**What is being asked:**
Below are records; reproduce exactly the lines from the one that has "A registration statement" through the one that has "How could lead get into my drinking water?", ends included, and nothing more.

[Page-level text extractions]
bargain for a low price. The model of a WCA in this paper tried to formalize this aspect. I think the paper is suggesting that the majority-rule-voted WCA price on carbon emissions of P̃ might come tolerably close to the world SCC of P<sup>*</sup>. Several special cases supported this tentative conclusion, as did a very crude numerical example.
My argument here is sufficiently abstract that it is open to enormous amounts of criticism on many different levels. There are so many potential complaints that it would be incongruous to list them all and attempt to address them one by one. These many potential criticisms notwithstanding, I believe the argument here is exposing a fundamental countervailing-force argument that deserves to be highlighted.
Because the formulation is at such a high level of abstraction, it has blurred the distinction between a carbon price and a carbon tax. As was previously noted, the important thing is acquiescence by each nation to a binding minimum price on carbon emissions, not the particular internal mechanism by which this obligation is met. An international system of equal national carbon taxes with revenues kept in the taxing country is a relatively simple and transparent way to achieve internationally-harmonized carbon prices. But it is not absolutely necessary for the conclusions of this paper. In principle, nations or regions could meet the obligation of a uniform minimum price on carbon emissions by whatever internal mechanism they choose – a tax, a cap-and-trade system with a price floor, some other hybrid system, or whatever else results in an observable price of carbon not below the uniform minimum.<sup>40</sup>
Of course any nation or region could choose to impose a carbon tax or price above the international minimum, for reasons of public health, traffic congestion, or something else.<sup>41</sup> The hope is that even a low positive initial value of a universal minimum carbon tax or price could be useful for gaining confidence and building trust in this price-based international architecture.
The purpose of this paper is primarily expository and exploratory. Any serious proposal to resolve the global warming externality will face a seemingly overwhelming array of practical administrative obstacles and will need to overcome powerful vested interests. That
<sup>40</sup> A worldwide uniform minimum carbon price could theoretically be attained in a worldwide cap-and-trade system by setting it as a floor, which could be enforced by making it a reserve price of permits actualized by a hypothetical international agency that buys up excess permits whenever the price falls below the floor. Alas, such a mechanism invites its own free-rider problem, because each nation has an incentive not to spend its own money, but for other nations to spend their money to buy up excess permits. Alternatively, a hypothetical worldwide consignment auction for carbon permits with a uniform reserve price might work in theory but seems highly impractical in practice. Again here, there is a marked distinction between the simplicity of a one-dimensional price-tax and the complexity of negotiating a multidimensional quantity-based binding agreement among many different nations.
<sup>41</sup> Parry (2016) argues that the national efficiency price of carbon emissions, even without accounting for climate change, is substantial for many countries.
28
---
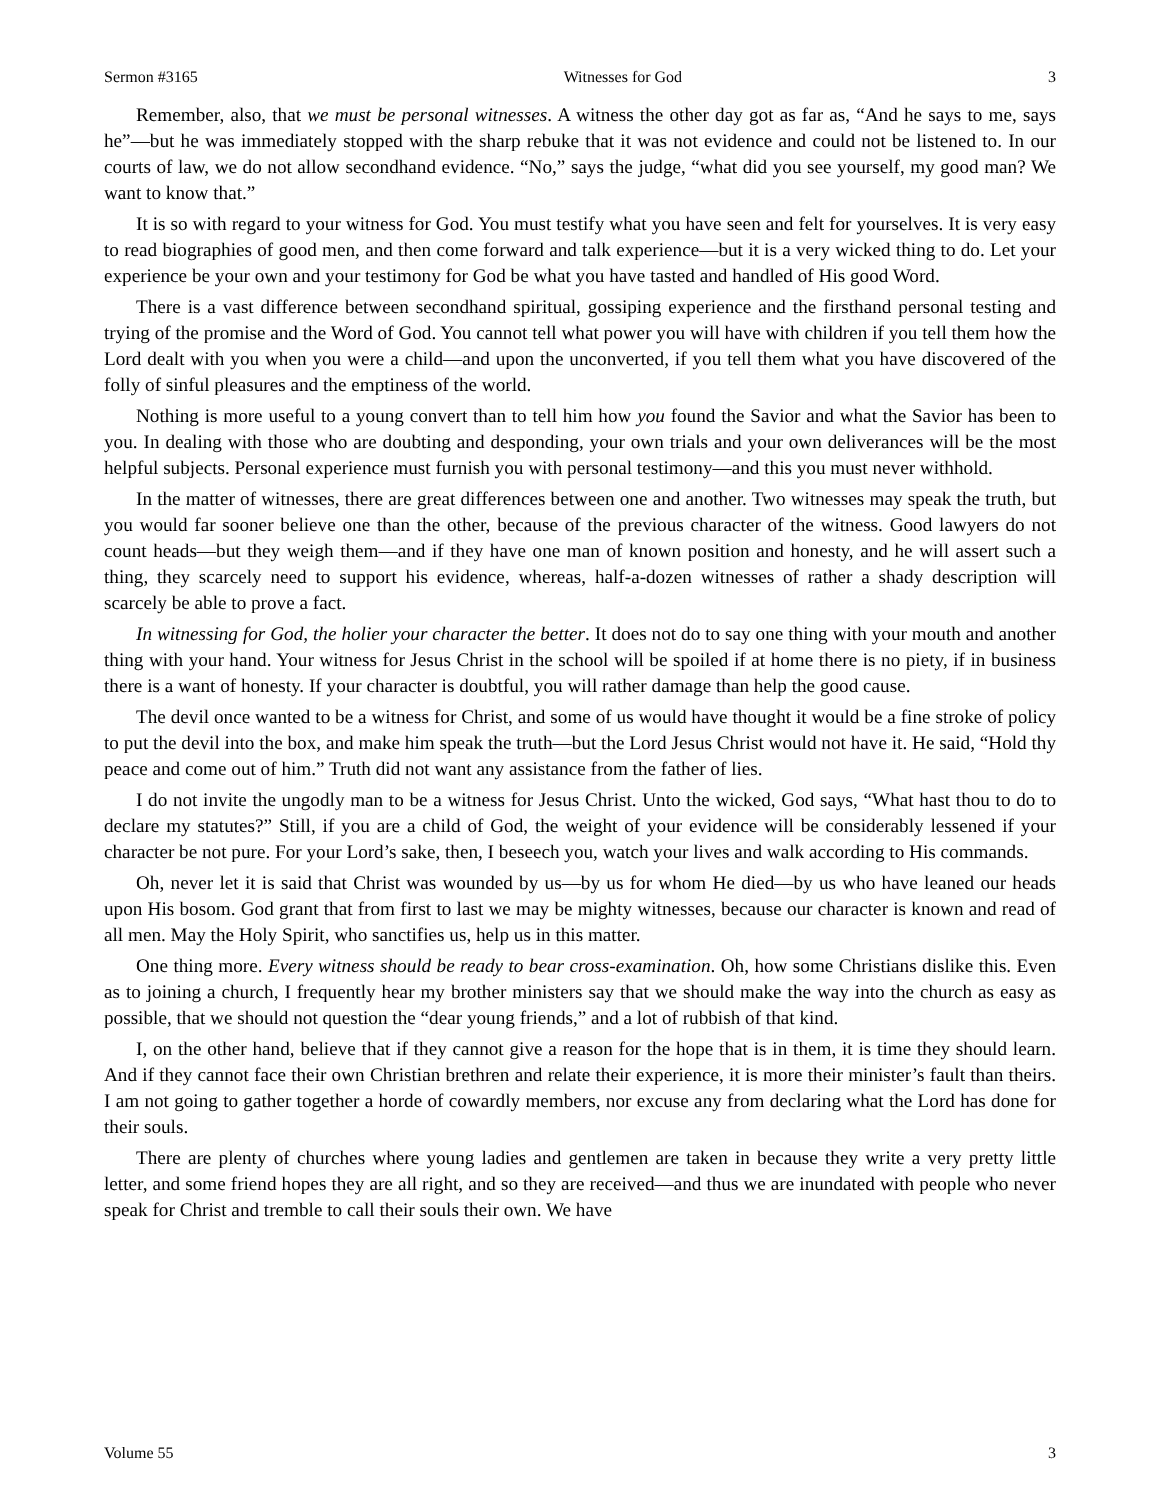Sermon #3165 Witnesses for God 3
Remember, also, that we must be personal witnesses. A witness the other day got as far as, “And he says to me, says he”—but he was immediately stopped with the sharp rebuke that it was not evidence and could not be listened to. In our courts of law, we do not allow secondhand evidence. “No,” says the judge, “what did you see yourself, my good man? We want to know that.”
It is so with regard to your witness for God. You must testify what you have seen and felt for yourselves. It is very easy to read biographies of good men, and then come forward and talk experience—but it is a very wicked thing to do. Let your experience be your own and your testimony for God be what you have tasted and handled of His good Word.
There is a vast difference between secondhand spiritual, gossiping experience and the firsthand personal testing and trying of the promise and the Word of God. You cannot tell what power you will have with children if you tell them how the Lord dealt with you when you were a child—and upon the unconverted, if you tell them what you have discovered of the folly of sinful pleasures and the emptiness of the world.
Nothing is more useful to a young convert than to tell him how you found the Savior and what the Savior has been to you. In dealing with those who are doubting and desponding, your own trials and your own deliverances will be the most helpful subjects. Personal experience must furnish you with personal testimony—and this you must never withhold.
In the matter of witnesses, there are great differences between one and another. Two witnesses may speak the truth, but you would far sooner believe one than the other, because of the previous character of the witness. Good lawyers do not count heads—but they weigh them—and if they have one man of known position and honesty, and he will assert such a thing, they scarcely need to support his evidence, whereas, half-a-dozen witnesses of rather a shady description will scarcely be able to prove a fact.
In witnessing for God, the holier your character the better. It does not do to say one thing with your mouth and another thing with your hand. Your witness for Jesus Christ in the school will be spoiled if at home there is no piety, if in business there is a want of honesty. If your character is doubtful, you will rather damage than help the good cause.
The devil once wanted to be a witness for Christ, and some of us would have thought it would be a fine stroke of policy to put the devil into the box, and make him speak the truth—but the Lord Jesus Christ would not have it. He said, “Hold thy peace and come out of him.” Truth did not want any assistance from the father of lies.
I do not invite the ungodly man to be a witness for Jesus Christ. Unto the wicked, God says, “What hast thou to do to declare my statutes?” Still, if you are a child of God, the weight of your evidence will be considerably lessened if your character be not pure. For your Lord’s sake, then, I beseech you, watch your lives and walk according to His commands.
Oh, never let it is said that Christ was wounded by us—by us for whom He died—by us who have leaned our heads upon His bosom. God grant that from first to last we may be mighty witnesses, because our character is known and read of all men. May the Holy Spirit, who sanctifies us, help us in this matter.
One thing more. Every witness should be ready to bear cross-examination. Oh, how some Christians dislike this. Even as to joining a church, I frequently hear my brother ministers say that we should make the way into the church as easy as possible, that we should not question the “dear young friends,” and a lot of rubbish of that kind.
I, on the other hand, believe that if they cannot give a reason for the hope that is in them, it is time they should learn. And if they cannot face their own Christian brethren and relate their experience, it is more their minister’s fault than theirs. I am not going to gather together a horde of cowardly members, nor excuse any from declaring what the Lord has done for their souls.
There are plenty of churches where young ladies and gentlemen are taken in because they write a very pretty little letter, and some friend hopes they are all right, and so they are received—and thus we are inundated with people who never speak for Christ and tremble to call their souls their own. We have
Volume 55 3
--
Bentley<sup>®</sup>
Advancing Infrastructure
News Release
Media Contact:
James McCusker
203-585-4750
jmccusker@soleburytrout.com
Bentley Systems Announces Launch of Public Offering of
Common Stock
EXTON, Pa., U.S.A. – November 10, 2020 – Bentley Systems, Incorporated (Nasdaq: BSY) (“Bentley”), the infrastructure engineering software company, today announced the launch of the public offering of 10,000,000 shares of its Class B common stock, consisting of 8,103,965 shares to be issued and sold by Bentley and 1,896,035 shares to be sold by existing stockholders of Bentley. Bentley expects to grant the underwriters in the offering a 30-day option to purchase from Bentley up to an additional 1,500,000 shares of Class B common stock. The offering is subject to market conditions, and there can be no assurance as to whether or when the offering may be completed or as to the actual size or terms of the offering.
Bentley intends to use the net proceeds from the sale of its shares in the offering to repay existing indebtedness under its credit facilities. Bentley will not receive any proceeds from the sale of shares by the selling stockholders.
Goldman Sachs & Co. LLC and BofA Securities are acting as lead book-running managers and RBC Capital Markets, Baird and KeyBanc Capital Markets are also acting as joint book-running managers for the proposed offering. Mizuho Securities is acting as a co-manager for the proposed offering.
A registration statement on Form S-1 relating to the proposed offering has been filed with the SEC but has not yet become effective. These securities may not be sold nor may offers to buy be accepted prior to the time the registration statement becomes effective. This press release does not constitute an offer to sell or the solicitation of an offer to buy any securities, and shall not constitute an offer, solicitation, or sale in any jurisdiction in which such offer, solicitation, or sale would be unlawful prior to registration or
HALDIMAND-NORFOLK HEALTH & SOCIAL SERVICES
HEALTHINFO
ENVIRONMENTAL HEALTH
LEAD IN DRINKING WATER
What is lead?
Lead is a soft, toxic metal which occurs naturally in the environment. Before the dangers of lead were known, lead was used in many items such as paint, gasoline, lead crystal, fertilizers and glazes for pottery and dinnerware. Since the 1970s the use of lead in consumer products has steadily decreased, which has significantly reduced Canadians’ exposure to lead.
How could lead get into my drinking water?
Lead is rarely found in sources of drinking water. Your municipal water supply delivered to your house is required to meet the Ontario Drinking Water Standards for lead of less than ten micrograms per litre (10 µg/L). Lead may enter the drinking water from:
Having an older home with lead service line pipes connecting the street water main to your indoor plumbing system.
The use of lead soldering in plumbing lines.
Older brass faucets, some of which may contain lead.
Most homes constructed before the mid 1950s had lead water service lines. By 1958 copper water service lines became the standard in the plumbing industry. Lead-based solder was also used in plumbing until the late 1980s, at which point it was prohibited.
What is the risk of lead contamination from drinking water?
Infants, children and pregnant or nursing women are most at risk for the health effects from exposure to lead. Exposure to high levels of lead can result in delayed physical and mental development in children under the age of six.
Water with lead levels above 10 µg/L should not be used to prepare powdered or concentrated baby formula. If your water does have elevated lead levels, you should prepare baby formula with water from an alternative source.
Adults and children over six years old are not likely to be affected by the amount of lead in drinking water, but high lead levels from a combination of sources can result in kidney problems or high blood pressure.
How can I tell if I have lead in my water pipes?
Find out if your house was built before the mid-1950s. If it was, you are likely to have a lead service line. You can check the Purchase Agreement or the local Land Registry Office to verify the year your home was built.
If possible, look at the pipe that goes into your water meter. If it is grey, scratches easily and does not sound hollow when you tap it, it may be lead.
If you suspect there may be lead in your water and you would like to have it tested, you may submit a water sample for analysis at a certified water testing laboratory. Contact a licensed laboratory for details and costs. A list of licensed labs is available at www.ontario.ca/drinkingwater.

**Result of this exercise:**
A registration statement on Form S-1 relating to the proposed offering has been filed with the SEC but has not yet become effective. These securities may not be sold nor may offers to buy be accepted prior to the time the registration statement becomes effective. This press release does not constitute an offer to sell or the solicitation of an offer to buy any securities, and shall not constitute an offer, solicitation, or sale in any jurisdiction in which such offer, solicitation, or sale would be unlawful prior to registration or
HALDIMAND-NORFOLK HEALTH & SOCIAL SERVICES
HEALTHINFO
ENVIRONMENTAL HEALTH
LEAD IN DRINKING WATER
What is lead?
Lead is a soft, toxic metal which occurs naturally in the environment. Before the dangers of lead were known, lead was used in many items such as paint, gasoline, lead crystal, fertilizers and glazes for pottery and dinnerware. Since the 1970s the use of lead in consumer products has steadily decreased, which has significantly reduced Canadians’ exposure to lead.
How could lead get into my drinking water?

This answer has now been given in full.